Top of RECORDS TO PROCESS
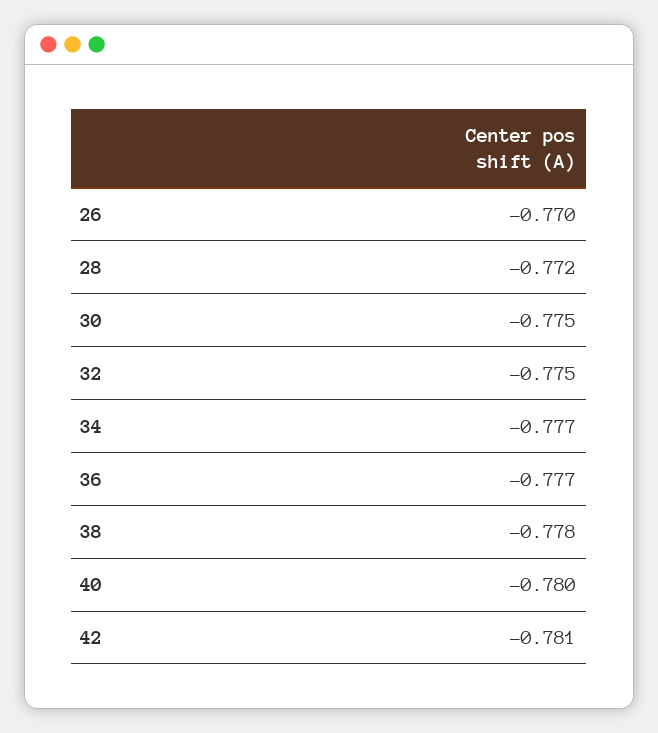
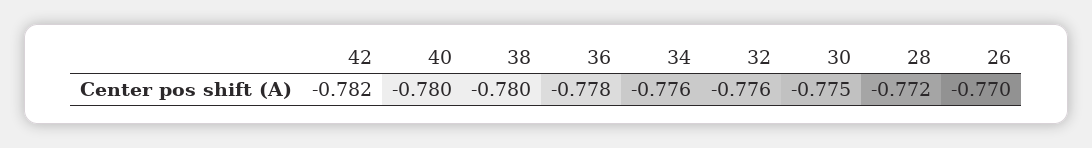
32: -0.775 -> -0.776
34: -0.777 -> -0.776
36: -0.777 -> -0.778
38: -0.778 -> -0.78
42: -0.781 -> -0.782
Bottom of RECORDS TO PROCESS
:: REQUEST ::
Write out the data once more exactly, omitting the pictures.

:: RESULT OF THE TASK ::
32: -0.775 -> -0.776
34: -0.777 -> -0.776
36: -0.777 -> -0.778
38: -0.778 -> -0.78
42: -0.781 -> -0.782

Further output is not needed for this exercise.